Pendant tout le temps qu’on a passé à la DEKRA, une sorte de communauté de fans et d’admirateurs s’est formée autour de notre Chevy G20 parmi les gens qui, tous, attendaient là pour régler des petits problèmes avec leur voiture afin de pourvoir effectuer l’immatriculation. Ce groupe s’est d’ailleurs rapidement trouvé un leader qui m’a presque harcelé à la fin pour que je lui vende ma voiture et pour que je ne la vende surtout pas aux « Russkovs ». Je le remercie d’ailleurs pour son intérêt.
80 euros payés à la DEKRA plus tard, l’employé du service d’immatriculation réobserve la voiture, Rutkoschinski regarde bêtement, comme d’habitude. Mes chances de voir enfin ma voiture être immatriculée augmentent en raison de l’enthousiasme émergeant de l’employé qui se réjouit que le numéro ait été proprement posé, qu’il soit extrêmement bien lisible et qu’on ne doive plus se pencher pour le lire. Rutkoschinski se réveille maintenant de l’état léthargique dans lequel il était depuis deux jours. Il voudrait donner du gaz à tout ça et regarder s’il peut obtenir l’immatriculation de la voiture aujourd’hui, le guichet n’étant ouvert que quelques minutes encore.
Je dois attendre. Et j’aperçois Ibrahim. Ibrahim est Libanais et est probablement ce qu’on pourrait appeler un modèle d’intégration. Ibrahim vend à Berlin des véhicules utilitaires usagers vers l’Afrique et il a des horaires d’ouverture fabuleux : du lundi au vendredi de 10h00 à 17h00. Aucune exception. Aucune heure supplémentaire. Aucun travail le week-end. Jamais. En fait, je m’étais intéressé à une voiture d’Ibrahim. J’étais allé le voir une fois et voulais faire contrôler la voiture par un garage étant donné qu’Ibrahim refuse strictement toute responsabilité. Mais à cause de ses horaires je n’y suis jamais arrivé. Alors j’ai tout bonnement acheté cette Chevrolet. Ibrahim n’en sait encore rien. J’essaye de l’éviter du regard et espère qu’il ne me reconnaisse pas. Il me regarde pendant longtemps et réfléchit. Mais il ne semble pas se souvenir de moi.

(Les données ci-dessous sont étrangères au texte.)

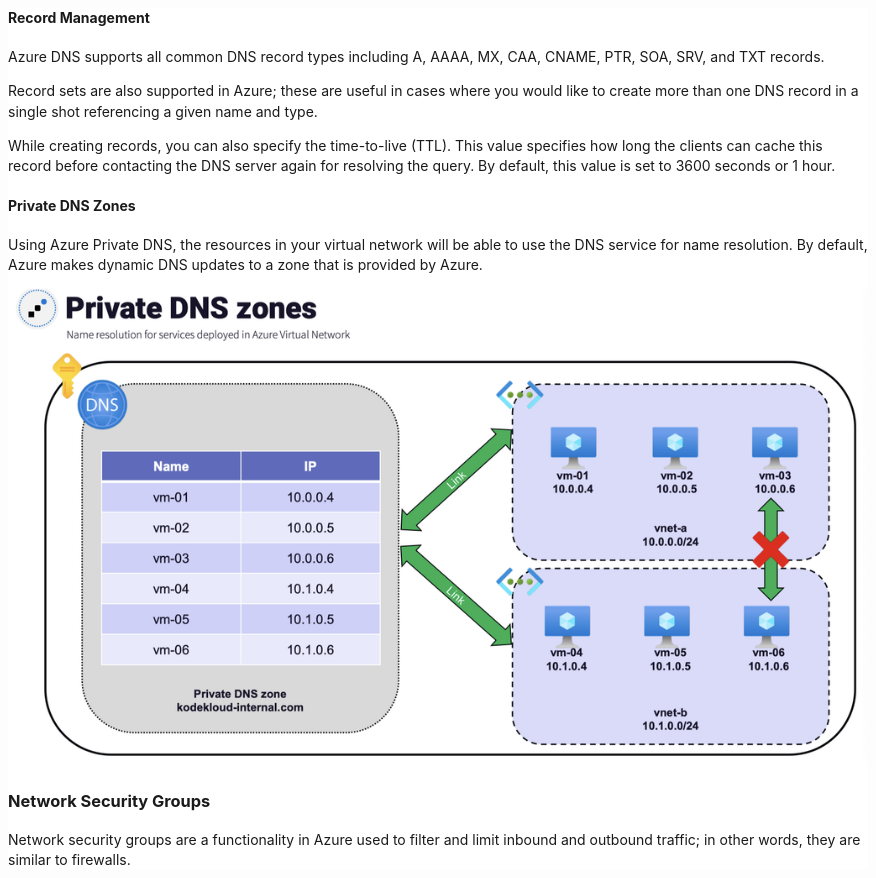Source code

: #### Record Management
Azure DNS supports all common DNS record types including A, AAAA, MX, CAA, CNAME, PTR, SOA, SRV, and TXT records.

Record sets are also supported in Azure; these are useful in cases where you would like to create more than one DNS record in a single shot referencing a given name and type.

While creating records, you can also specify the time-to-live (TTL). This value specifies how long the clients can cache this record before contacting the DNS server again for resolving the query. By default, this value is set to 3600 seconds or 1 hour.

#### Private DNS Zones
Using Azure Private DNS, the resources in your virtual network will be able to use the DNS service for name resolution. By default, Azure makes dynamic DNS updates to a zone that is provided by Azure.

![](./images/10.png)

### Network Security Groups

Network security groups are a functionality in Azure used to filter and limit inbound and outbound traffic; in other words, they are similar to firewalls.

Rutkoschinski vient me délivrer en se rendant finalement utile : « Z-avez de la chance, on va y arriver aujourd’hui, je peux faire sceller les plaques d’immatriculation cet après-midi, j’ai déjà l’autorisation exceptionnelle pour la petite plaque américaine » m’informe-t-il fièrement une demi-heure plus tard. C’est déjà ça, me disais-je.
Quelques heures plus tard, Rutoschinski a malheureusement perdu son euphorie. Il me fait très clairement comprendre d’un geste de la main que c’est fichu pour aujourd’hui. Il m’explique que le numéro de mon attestation d’assurance n’est pas bon, il n’est valable que pour une immatriculation provisoire, c’est écrit dessus en plus.
« Et vous ne l’avez pas vu vous-même ? »
« Si…euh non.. », me dit-il encore une fois.
[…]
(2) La Dekra (Deutscher Kraftfahrzeug-Überwachungs-Verein, Association allemande d’inspection des véhicules à moteur) est une entreprise privée fondée en 1925 à Berlin et offre notamment des services de contrôles techniques des véhicules motorisés.